Redazione RHC : 13 November 2025 08:20
The Australian Security Intelligence Organisation (ASIO) has raised the alarm about the readiness of authoritarian states to go beyond cyber espionage to directly sabotage critical infrastructure.
Mike Burgess, head of the Australian Security Intelligence Organisation (ASIO), said foreign governments were increasingly considering targeting energy, telecommunications and financial networks using technology for destructive cyberattacks.
According to the agency head, in recent years, intelligence agencies have observed a growing interest by several states in “high-impact” scenarios, from disrupting communications to spoofing or poisoning water supplies.
Such actions, Burgess emphasized, are no longer just theoretical . According to ASIO, several countries have created special teams studying how to paralyze other states’ infrastructure in the event of a conflict. While previously the goal of these structures was to secretly obtain data and interfere with internal processes, they are now preparing for sabotage.
The situation, he believes, is exacerbated by a combination of factors: the development of artificial intelligence, the emergence of commercial cyberattack tools, and the ability to rent malicious services on the darknet . These trends make access to sabotage tools significantly easier and the perpetrators more difficult to track down.
The agency predicts that over the next five years, the threat of sabotage, including through digital means, will increase both in terms of attackers’ technical preparedness and their determination to act.

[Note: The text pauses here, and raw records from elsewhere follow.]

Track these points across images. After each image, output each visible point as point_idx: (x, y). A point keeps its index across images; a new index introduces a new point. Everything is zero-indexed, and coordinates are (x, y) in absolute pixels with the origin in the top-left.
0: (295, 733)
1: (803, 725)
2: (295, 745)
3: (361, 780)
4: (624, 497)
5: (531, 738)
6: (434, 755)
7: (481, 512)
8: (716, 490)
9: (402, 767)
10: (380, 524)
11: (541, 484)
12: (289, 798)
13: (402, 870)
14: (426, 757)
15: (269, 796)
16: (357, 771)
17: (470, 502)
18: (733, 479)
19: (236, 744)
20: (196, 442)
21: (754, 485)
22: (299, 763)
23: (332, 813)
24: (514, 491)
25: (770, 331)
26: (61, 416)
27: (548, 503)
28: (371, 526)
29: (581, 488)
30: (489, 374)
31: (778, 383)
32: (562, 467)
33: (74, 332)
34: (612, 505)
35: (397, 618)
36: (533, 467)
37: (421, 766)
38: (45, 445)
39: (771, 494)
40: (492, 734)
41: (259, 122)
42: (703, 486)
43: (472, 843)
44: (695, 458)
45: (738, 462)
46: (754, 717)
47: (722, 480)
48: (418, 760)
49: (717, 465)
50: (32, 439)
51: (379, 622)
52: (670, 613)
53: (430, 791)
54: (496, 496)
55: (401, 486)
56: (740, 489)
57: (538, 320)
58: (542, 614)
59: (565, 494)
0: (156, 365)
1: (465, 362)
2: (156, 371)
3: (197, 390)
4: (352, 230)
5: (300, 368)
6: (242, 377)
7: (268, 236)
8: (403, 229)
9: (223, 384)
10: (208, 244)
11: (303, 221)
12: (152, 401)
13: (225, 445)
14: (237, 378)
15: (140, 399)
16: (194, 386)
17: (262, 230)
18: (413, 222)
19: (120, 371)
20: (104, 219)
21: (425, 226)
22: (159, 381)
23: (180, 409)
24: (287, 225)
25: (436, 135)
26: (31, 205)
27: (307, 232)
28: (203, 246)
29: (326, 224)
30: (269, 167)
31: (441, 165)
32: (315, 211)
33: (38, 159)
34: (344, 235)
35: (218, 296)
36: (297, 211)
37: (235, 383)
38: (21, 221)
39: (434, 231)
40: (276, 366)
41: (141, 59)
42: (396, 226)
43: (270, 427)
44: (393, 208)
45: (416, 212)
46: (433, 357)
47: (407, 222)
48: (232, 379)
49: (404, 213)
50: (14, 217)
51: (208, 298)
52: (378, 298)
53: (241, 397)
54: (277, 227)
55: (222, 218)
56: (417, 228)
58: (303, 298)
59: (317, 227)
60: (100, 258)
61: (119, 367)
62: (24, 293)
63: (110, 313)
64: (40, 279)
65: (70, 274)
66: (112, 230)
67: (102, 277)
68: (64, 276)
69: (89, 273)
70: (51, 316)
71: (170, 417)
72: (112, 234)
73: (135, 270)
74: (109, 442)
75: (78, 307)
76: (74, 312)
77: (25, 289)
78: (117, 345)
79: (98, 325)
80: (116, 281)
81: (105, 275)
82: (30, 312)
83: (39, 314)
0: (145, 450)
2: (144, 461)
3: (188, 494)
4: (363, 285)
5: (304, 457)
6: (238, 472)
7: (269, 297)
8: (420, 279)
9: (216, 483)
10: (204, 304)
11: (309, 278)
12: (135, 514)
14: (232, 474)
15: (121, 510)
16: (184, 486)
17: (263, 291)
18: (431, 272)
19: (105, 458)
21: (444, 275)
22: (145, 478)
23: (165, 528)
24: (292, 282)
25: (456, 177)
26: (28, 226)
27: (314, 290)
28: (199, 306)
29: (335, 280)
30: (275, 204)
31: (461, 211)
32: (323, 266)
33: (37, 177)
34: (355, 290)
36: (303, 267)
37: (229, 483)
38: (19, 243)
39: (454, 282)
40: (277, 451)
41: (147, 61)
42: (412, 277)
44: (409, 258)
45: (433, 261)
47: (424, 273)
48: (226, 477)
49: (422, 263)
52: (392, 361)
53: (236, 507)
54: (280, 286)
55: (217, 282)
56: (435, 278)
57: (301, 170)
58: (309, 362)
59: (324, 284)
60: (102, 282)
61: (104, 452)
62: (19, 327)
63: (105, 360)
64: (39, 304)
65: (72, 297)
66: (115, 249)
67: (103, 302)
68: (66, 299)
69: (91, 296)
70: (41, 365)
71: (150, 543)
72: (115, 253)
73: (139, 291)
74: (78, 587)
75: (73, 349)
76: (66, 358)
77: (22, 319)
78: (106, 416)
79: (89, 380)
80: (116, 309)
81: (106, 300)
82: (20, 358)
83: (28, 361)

Burgess noted that modern threats are not only becoming more numerous, but also less distinct. ASIO estimates that the same actors may be combining intelligence, cyberattacks, and the use of criminal proxies, blurring the lines between military and criminal activity. These trends, he argued, are leading to a “degraded security environment,” in which states adhering to authoritarian models are acting increasingly aggressively and less predictably.
He cited the Chinese groups Salt Typhoon and Volt Typhoon as examples. The former specializes in cyberespionage and has already conducted reconnaissance on Australian telecommunications networks, while the latter was preparing for destructive operations, gaining access to critical US facilities with the potential to disable them.
Such intrusions, the ASIO director stressed, provide an adversary with the technical ability to disable communications or power supply at any time, and in such circumstances, further developments depend solely on political will, not the availability of tools.
He paid particular attention to the problem of companies’ unpreparedness for such threats . In his opinion, most business incidents occur due to well-known vulnerabilities and the neglect of basic security measures. Although the risks have long been identified, management often perceives cyber attacks as unexpected. At the same time, he emphasized, protecting against sabotage requires the same management approaches as monitoring internal failures, thefts, or incidents.
Burgess urged companies to abandon a superficial approach to security and move beyond presentations and reports. He emphasized that executives must clearly understand which data, systems, and services are critical to the company and its customers, where they are stored, who has access to them, and how well they are protected. Only then can they build a cohesive security system that eliminates gaps between departments and siloed solutions.
According to the ASIO head, the lack of comprehensive measures cannot be justified by either the complexity of the technologies or the lack of resources. If the risks are foreseeable and the vulnerabilities are known, inaction becomes a deliberate breach of security.
He stressed that ignoring these threats in the current context is unacceptable, especially considering that potential adversaries already have everything they need to attack infrastructure, including artificial intelligence capabilities.